++++ 抜粋 ++++

実に醜く不毛な言い争いだとは思うが、これは周囲からの承認をより多く勝ち取るために、一種の競争をしているのだと私は考えている。
競争に負けてしまえば得られる承認の量は減るので、なんとしてでもそれは避けたい…と、その場にいる人の多くが考えている。そのため、お互いがお互いに自分はどれだけ悲劇の主人公であるかを主張して、集団内での影響力を獲得するために、不毛な競争に挑んでいるのだ。
ネット上では、隙あらば自分語りをしてタイムラインやコメント欄でどれだけ自分が不遇な過去を歩んできたかを語って、いいねや閲覧数を稼ごうとする光景を(意識的に探してみれば案外)見かけるものである。
こういう状況を観察していると「どういう世界でも競争は起きるものなのだなぁ…」と、しみじみ感じる。同時に「どうせ競争するのであれば、自分を高めて強くする方向で競争した方が前向きで、そしてきっと人性が楽しくなるだろうなぁ…」と、しみじみ感じる次第である。
年を取ってからも被害者ぶる癖が抜けないと悲惨である
最後に、若いうちに被害者アピールをすることは「若くて苦労したんだなぁ…」という類の反応を示されることがある。若さというバイアスがかかっているために、ただ苦労した人よりも魅力的に見えてきて、承認が得られやすいのだ。

++++

**練習問題:**
**A.** 被害者アピールについての抜粋から、カタカナで書かれた語をすべて、出てくる順に挙げよ。
**B.** 被害者アピールについての抜粋の続きを、最後の文の後から書け。
このあとの項目は、抜粋とは関係がない。

++++ 提供データ ++++

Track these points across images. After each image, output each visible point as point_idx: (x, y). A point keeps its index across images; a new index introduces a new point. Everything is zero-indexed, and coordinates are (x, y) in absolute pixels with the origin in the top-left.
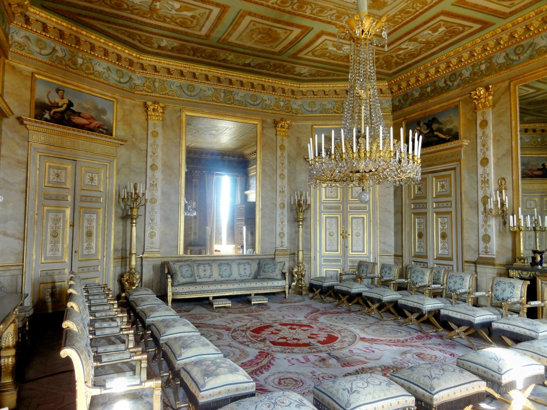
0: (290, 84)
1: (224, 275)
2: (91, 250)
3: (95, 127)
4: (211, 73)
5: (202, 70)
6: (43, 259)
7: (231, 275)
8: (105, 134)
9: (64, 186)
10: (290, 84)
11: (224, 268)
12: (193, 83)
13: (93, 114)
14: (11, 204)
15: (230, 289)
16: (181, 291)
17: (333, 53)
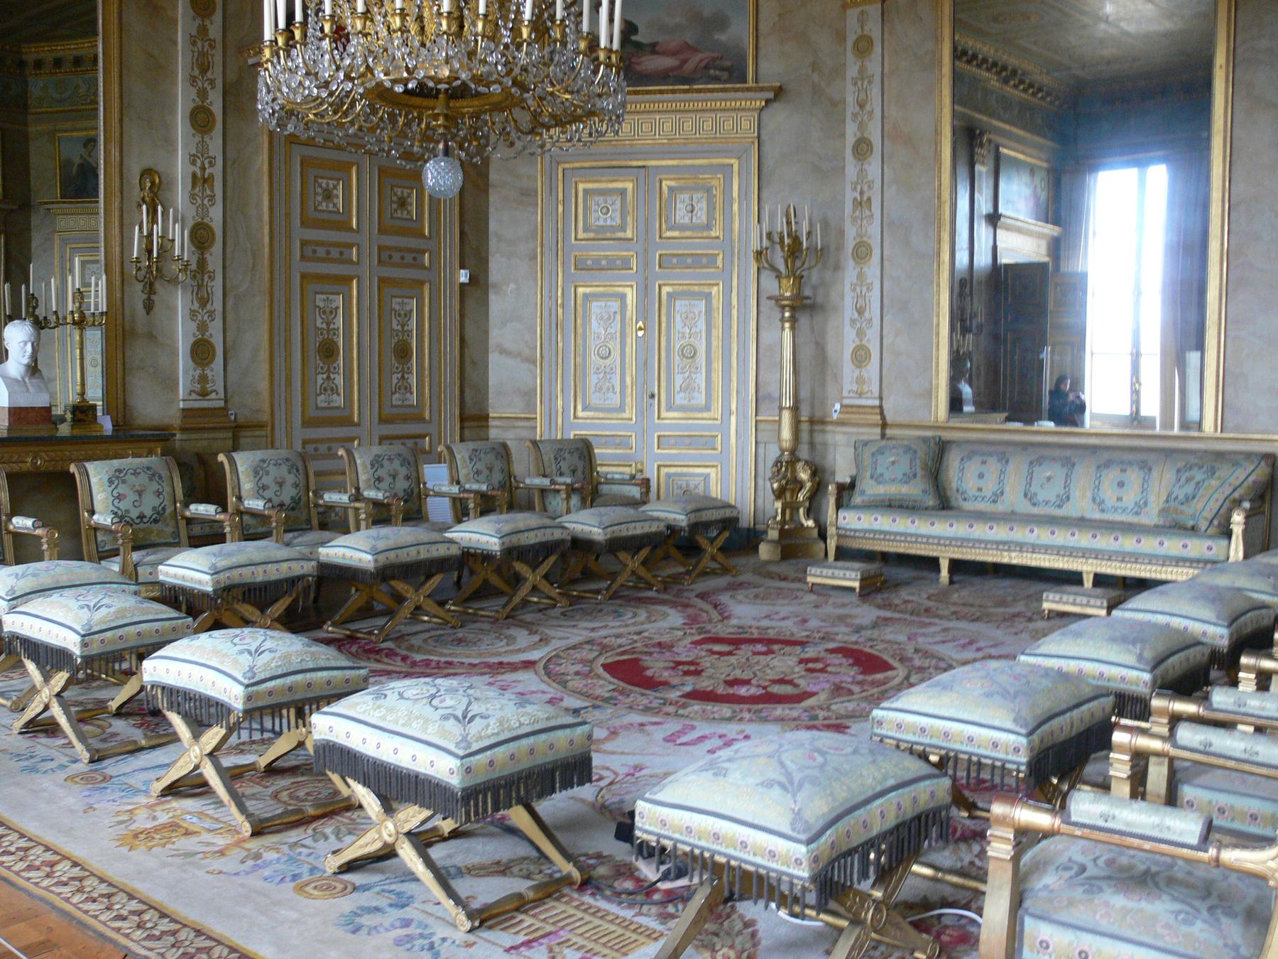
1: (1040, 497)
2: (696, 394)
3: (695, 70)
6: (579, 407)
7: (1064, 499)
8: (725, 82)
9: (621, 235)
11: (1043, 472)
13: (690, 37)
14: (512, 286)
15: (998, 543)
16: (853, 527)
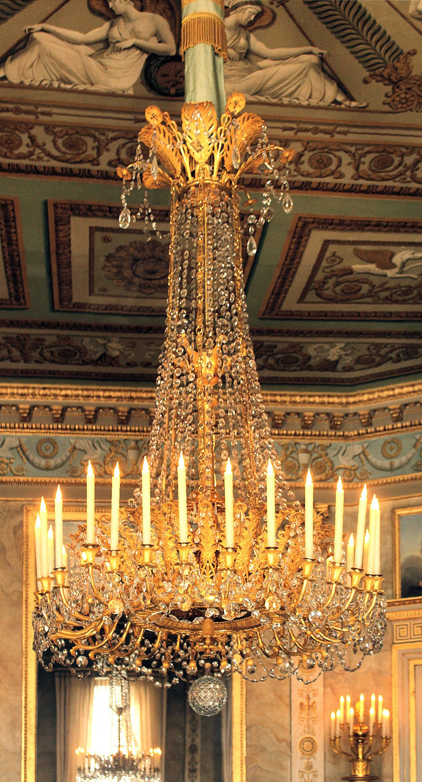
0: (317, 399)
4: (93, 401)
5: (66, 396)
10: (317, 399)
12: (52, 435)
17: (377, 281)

++++

**解答:**
**A.** ネット、タイムライン、コメント、アピール、バイアス

**B.**
しかし、歳を重ね若いという言い難い年齢に差し掛かってもなお、被害者アピールをする癖が抜けていないと悲惨である。
当然ながら若さが失われた以上、バイアスはかからない。そもそも年齢を重ねている以上、誰しも人生の中で相応の苦労を重ねているために、苦労そのものに対する希少性や貴重さが薄れてしまう。
また、苦労の内容が「小学生の頃にいじめられた」とか「親の教育のせいで今とても辛い」というような、どこか幼稚な内容であると「えっ!、この人いい年してまだそんな昔のことでクヨクヨしているんだ(ドン引き)」という類の反応が返ってくるのも、無理はない。
もちろん、幼い頃の苦い経験そのものを否定するわけではないが、いつまでたってもその話を持ち出すような精神構造や、実年齢と精神年齢の乖離具合が、結果として人間関係でうまくいかず苦労する要因になっている可能性については考えてみる価値はあるだろう。